### EXERCISE INSTRUCTIONS
Please give all of the data again, character for character, and drop the pictures.

# # # # # # #

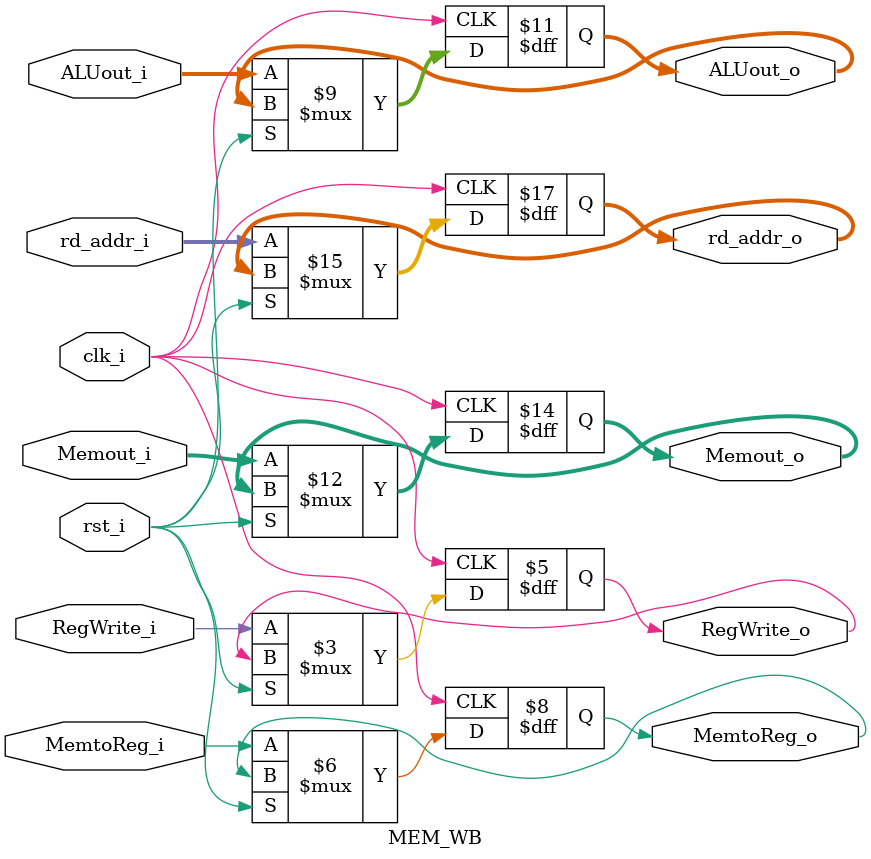
<source format=v>
module MEM_WB
(
    clk_i,
    rst_i,

    RegWrite_i,
    MemtoReg_i,
    ALUout_i,
    Memout_i,
    rd_addr_i,

    RegWrite_o,
    MemtoReg_o,
    ALUout_o,
    Memout_o,
    rd_addr_o
);

// Interface
input          clk_i, rst_i;
input          RegWrite_i, MemtoReg_i;

input  [31:0]  ALUout_i, Memout_i;
input   [4:0]  rd_addr_i;

output         RegWrite_o, MemtoReg_o;

output [31:0]  ALUout_o, Memout_o;
output  [4:0]  rd_addr_o;
// memory
reg            RegWrite_o, MemtoReg_o;

reg    [31:0]  ALUout_o, Memout_o;
reg     [4:0]  rd_addr_o;

always@(posedge clk_i or posedge rst_i) begin
    // use all non-blocking
    if(~rst_i) begin
        RegWrite_o  <=  RegWrite_i;
        MemtoReg_o  <=  MemtoReg_i;
        ALUout_o    <=  ALUout_i;
        Memout_o    <=  Memout_i;
        rd_addr_o   <=  rd_addr_i;
    end
end

endmodule
</source>
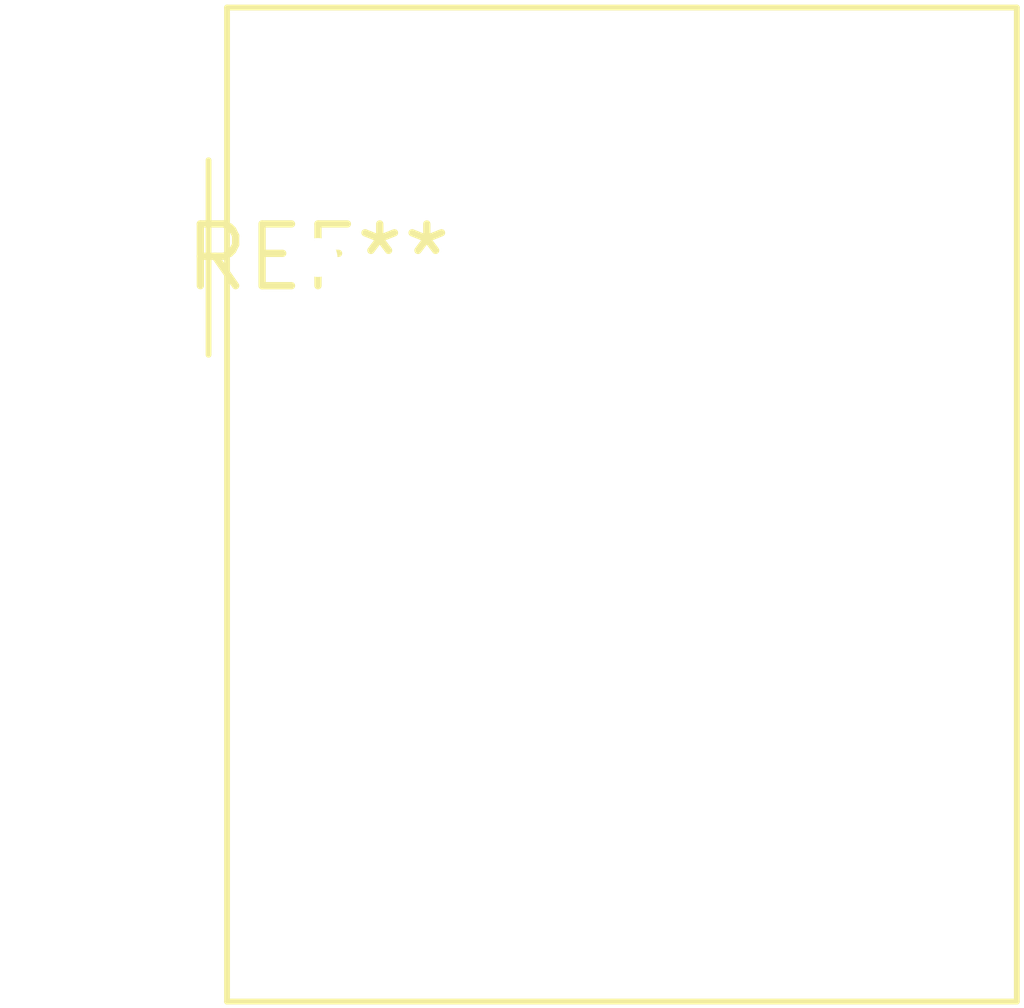
<source format=kicad_pcb>
(kicad_pcb (version 20240108) (generator pcbnew)

  (general
    (thickness 1.6)
  )

  (paper "A4")
  (layers
    (0 "F.Cu" signal)
    (31 "B.Cu" signal)
    (32 "B.Adhes" user "B.Adhesive")
    (33 "F.Adhes" user "F.Adhesive")
    (34 "B.Paste" user)
    (35 "F.Paste" user)
    (36 "B.SilkS" user "B.Silkscreen")
    (37 "F.SilkS" user "F.Silkscreen")
    (38 "B.Mask" user)
    (39 "F.Mask" user)
    (40 "Dwgs.User" user "User.Drawings")
    (41 "Cmts.User" user "User.Comments")
    (42 "Eco1.User" user "User.Eco1")
    (43 "Eco2.User" user "User.Eco2")
    (44 "Edge.Cuts" user)
    (45 "Margin" user)
    (46 "B.CrtYd" user "B.Courtyard")
    (47 "F.CrtYd" user "F.Courtyard")
    (48 "B.Fab" user)
    (49 "F.Fab" user)
    (50 "User.1" user)
    (51 "User.2" user)
    (52 "User.3" user)
    (53 "User.4" user)
    (54 "User.5" user)
    (55 "User.6" user)
    (56 "User.7" user)
    (57 "User.8" user)
    (58 "User.9" user)
  )

  (setup
    (pad_to_mask_clearance 0)
    (pcbplotparams
      (layerselection 0x00010fc_ffffffff)
      (plot_on_all_layers_selection 0x0000000_00000000)
      (disableapertmacros false)
      (usegerberextensions false)
      (usegerberattributes false)
      (usegerberadvancedattributes false)
      (creategerberjobfile false)
      (dashed_line_dash_ratio 12.000000)
      (dashed_line_gap_ratio 3.000000)
      (svgprecision 4)
      (plotframeref false)
      (viasonmask false)
      (mode 1)
      (useauxorigin false)
      (hpglpennumber 1)
      (hpglpenspeed 20)
      (hpglpendiameter 15.000000)
      (dxfpolygonmode false)
      (dxfimperialunits false)
      (dxfusepcbnewfont false)
      (psnegative false)
      (psa4output false)
      (plotreference false)
      (plotvalue false)
      (plotinvisibletext false)
      (sketchpadsonfab false)
      (subtractmaskfromsilk false)
      (outputformat 1)
      (mirror false)
      (drillshape 1)
      (scaleselection 1)
      (outputdirectory "")
    )
  )

  (net 0 "")

  (footprint "ELD_426XXXX" (layer "F.Cu") (at 0 0))

)

</source>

# # # # # # #

### TASK RESULT
<source format=v>
module MEM_WB
(
    clk_i,
    rst_i,

    RegWrite_i,
    MemtoReg_i,
    ALUout_i,
    Memout_i,
    rd_addr_i,

    RegWrite_o,
    MemtoReg_o,
    ALUout_o,
    Memout_o,
    rd_addr_o
);

// Interface
input          clk_i, rst_i;
input          RegWrite_i, MemtoReg_i;

input  [31:0]  ALUout_i, Memout_i;
input   [4:0]  rd_addr_i;

output         RegWrite_o, MemtoReg_o;

output [31:0]  ALUout_o, Memout_o;
output  [4:0]  rd_addr_o;
// memory
reg            RegWrite_o, MemtoReg_o;

reg    [31:0]  ALUout_o, Memout_o;
reg     [4:0]  rd_addr_o;

always@(posedge clk_i or posedge rst_i) begin
    // use all non-blocking
    if(~rst_i) begin
        RegWrite_o  <=  RegWrite_i;
        MemtoReg_o  <=  MemtoReg_i;
        ALUout_o    <=  ALUout_i;
        Memout_o    <=  Memout_i;
        rd_addr_o   <=  rd_addr_i;
    end
end

endmodule
</source>
<source format=kicad_pcb>
(kicad_pcb (version 20240108) (generator pcbnew)

  (general
    (thickness 1.6)
  )

  (paper "A4")
  (layers
    (0 "F.Cu" signal)
    (31 "B.Cu" signal)
    (32 "B.Adhes" user "B.Adhesive")
    (33 "F.Adhes" user "F.Adhesive")
    (34 "B.Paste" user)
    (35 "F.Paste" user)
    (36 "B.SilkS" user "B.Silkscreen")
    (37 "F.SilkS" user "F.Silkscreen")
    (38 "B.Mask" user)
    (39 "F.Mask" user)
    (40 "Dwgs.User" user "User.Drawings")
    (41 "Cmts.User" user "User.Comments")
    (42 "Eco1.User" user "User.Eco1")
    (43 "Eco2.User" user "User.Eco2")
    (44 "Edge.Cuts" user)
    (45 "Margin" user)
    (46 "B.CrtYd" user "B.Courtyard")
    (47 "F.CrtYd" user "F.Courtyard")
    (48 "B.Fab" user)
    (49 "F.Fab" user)
    (50 "User.1" user)
    (51 "User.2" user)
    (52 "User.3" user)
    (53 "User.4" user)
    (54 "User.5" user)
    (55 "User.6" user)
    (56 "User.7" user)
    (57 "User.8" user)
    (58 "User.9" user)
  )

  (setup
    (pad_to_mask_clearance 0)
    (pcbplotparams
      (layerselection 0x00010fc_ffffffff)
      (plot_on_all_layers_selection 0x0000000_00000000)
      (disableapertmacros false)
      (usegerberextensions false)
      (usegerberattributes false)
      (usegerberadvancedattributes false)
      (creategerberjobfile false)
      (dashed_line_dash_ratio 12.000000)
      (dashed_line_gap_ratio 3.000000)
      (svgprecision 4)
      (plotframeref false)
      (viasonmask false)
      (mode 1)
      (useauxorigin false)
      (hpglpennumber 1)
      (hpglpenspeed 20)
      (hpglpendiameter 15.000000)
      (dxfpolygonmode false)
      (dxfimperialunits false)
      (dxfusepcbnewfont false)
      (psnegative false)
      (psa4output false)
      (plotreference false)
      (plotvalue false)
      (plotinvisibletext false)
      (sketchpadsonfab false)
      (subtractmaskfromsilk false)
      (outputformat 1)
      (mirror false)
      (drillshape 1)
      (scaleselection 1)
      (outputdirectory "")
    )
  )

  (net 0 "")

  (footprint "ELD_426XXXX" (layer "F.Cu") (at 0 0))

)

</source>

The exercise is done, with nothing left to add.